▶ ASSIGNMENT:
Run through the data and copy out every line that mentions the word "root".
+++ RECORDS PROVIDED +++
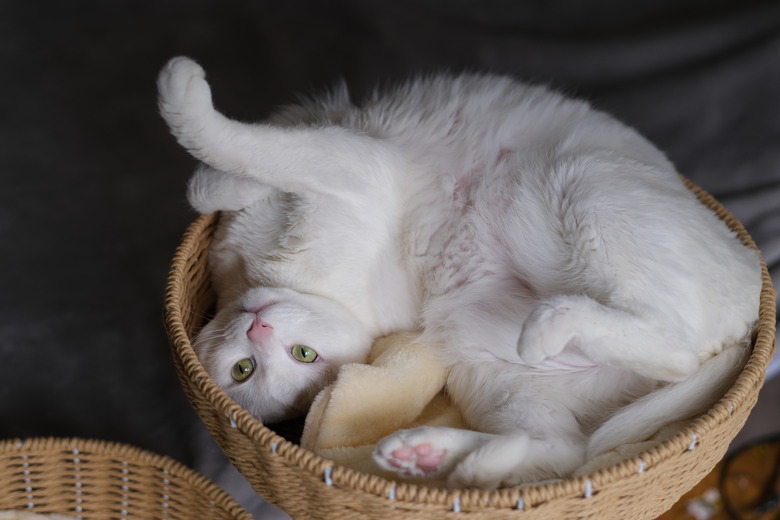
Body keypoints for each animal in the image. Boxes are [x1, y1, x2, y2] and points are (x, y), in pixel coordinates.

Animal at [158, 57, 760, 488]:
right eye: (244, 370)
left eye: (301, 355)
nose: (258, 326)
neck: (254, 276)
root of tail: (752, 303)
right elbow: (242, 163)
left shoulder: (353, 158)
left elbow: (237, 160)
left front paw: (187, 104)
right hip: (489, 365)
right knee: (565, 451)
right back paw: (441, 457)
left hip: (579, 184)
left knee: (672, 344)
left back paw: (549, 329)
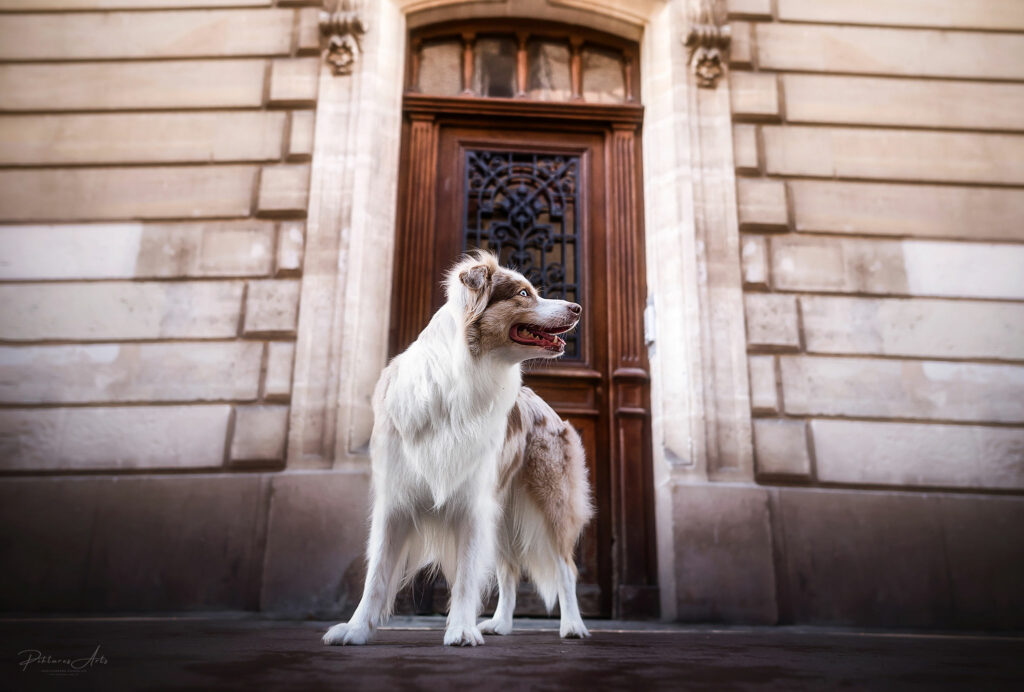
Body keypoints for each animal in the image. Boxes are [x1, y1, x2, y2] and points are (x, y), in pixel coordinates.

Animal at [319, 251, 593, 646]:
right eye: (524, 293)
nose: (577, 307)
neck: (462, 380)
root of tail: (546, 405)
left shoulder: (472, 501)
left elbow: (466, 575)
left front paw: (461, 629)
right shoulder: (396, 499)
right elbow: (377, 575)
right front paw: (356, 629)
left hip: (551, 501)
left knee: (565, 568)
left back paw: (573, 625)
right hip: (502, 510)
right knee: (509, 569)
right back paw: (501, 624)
+++
+++ RECORDS PROVIDED +++
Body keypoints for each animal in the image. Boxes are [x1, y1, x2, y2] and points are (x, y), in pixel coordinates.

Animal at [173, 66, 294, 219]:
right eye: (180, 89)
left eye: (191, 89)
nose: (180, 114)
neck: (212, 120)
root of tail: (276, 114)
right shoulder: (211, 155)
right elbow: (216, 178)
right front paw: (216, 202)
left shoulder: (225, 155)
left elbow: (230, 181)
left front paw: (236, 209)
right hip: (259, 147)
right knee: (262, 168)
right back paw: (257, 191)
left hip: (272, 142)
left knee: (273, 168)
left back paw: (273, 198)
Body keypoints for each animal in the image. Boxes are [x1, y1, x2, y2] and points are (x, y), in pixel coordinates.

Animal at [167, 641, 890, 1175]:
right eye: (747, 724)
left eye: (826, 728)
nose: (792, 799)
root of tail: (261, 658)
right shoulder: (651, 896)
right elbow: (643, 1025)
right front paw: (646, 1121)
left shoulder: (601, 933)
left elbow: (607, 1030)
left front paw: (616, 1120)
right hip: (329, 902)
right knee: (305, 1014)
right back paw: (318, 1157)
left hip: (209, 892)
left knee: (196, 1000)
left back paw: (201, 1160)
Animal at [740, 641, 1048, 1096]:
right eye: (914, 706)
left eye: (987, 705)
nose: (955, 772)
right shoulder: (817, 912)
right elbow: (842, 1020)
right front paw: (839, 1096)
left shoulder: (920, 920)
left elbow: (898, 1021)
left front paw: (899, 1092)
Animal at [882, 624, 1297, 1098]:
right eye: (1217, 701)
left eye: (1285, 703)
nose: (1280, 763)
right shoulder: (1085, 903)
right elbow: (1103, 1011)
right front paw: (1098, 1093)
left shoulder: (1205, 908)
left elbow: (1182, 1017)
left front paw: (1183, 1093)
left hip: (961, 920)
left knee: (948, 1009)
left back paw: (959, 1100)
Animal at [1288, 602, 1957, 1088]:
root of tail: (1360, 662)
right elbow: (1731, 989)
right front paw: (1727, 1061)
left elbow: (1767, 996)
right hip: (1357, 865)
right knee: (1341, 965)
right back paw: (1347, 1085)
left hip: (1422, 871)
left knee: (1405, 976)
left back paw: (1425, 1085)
+++
▶ SOLVED PROBLEM:
root of tail: (752, 303)
root of tail: (546, 405)
root of tail: (276, 114)
root of tail: (261, 658)
root of tail: (1360, 662)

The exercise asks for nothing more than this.